1 26 George II. c. 31, sec. 7, 8; 28 George II. c. 19.

2 24 George II. c. 40, and 26 George II. c. 31, sec. 9.

3 Trustworthy statistics of the consumption of spirits cannot be given, owing to the varying prevalence of illicit distilling, and the uncertainty as to the amount smuggled from other countries. For the first half of the eighteenth century the statistics of the amount of British spirits charged with duty seem to have, at any rate, some significance. The records begin in 1684, when the total was only 527,492 gallons, and it did not reach a million until 1696. It then rose rapidly to 2,200,721 in 1710, 3,379,695 in 1722, 4,612,275 in 1727, and 6,074,562 in 1734, the known production being thus at the latter date about one gallon per head of the estimated population of England. The first Gin Act of 1729-33 effected no reduction at all.

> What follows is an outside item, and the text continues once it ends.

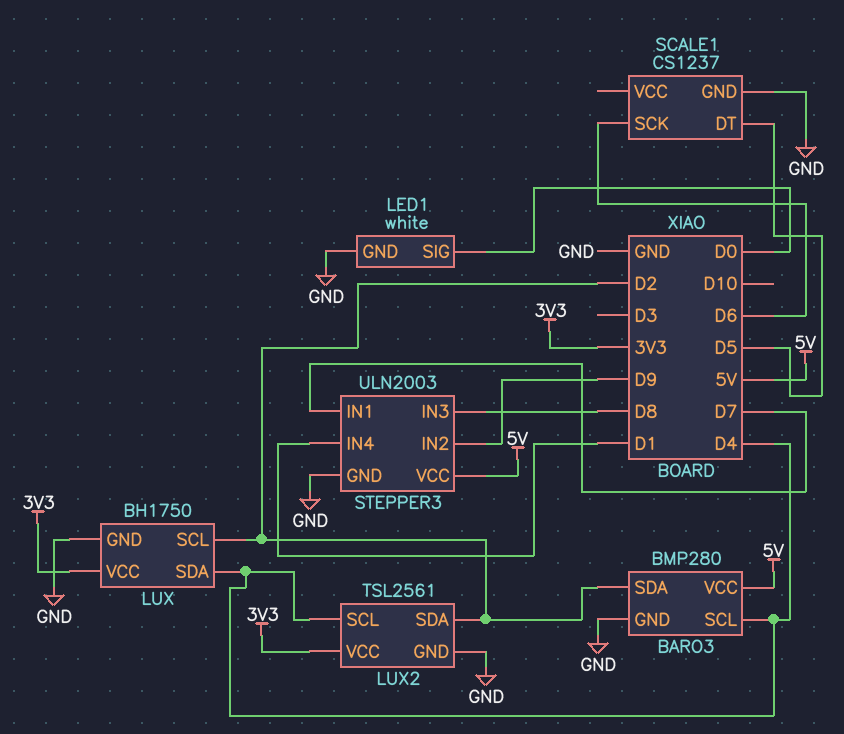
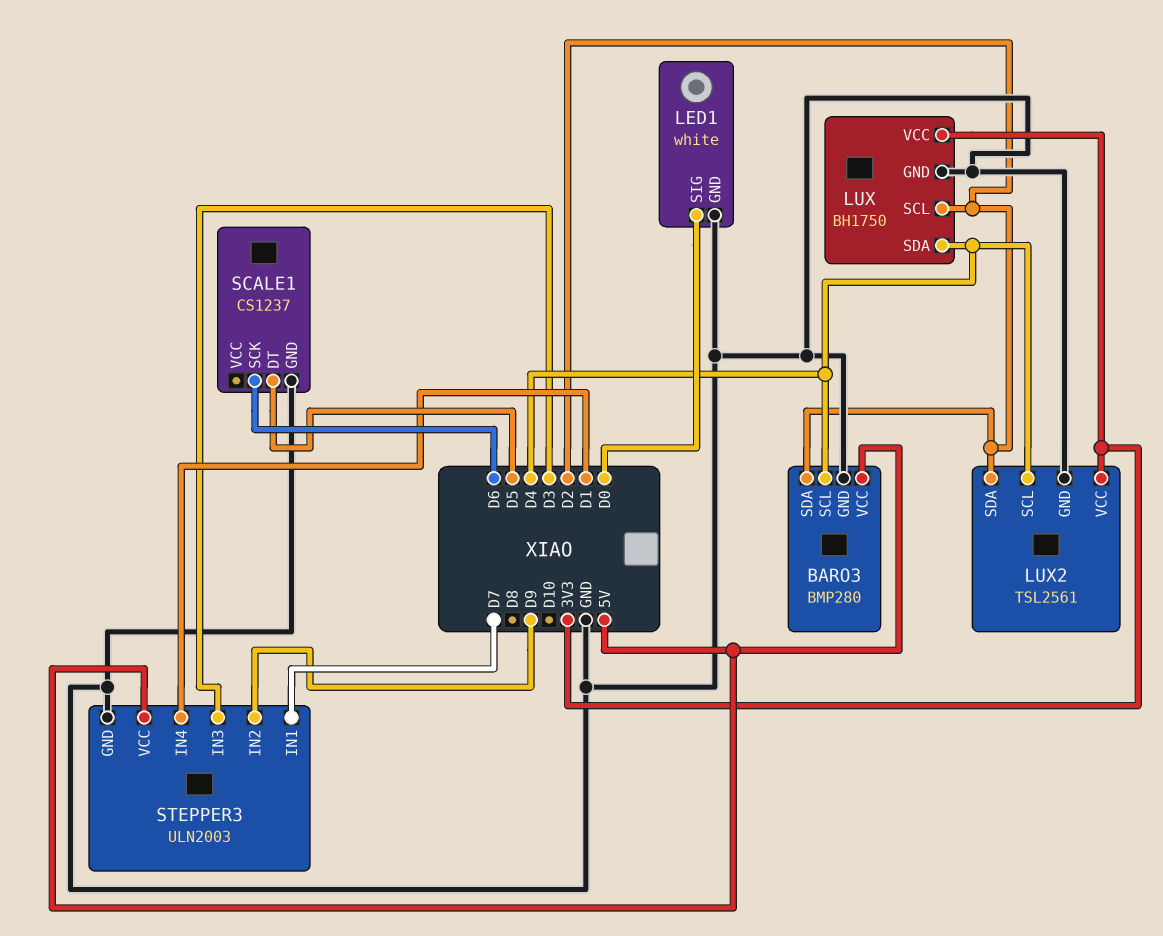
STEPPER3 pin IN3: D8 -> D3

The second, of 1736-43, caused the amount to fall off for the first three years only, the increase for the last four years of its operation being at a greater rate than before. This was again checked by the Acts of 1751 and 1753, when the total amount fell from 7,049,822 gallons in 1751 to only 4,483,341 in 1752, and to 1,849,370 in 1758 (see the tables in First Report of the Commissioners of Inland Revenue, 1857, Appendix, No. 19).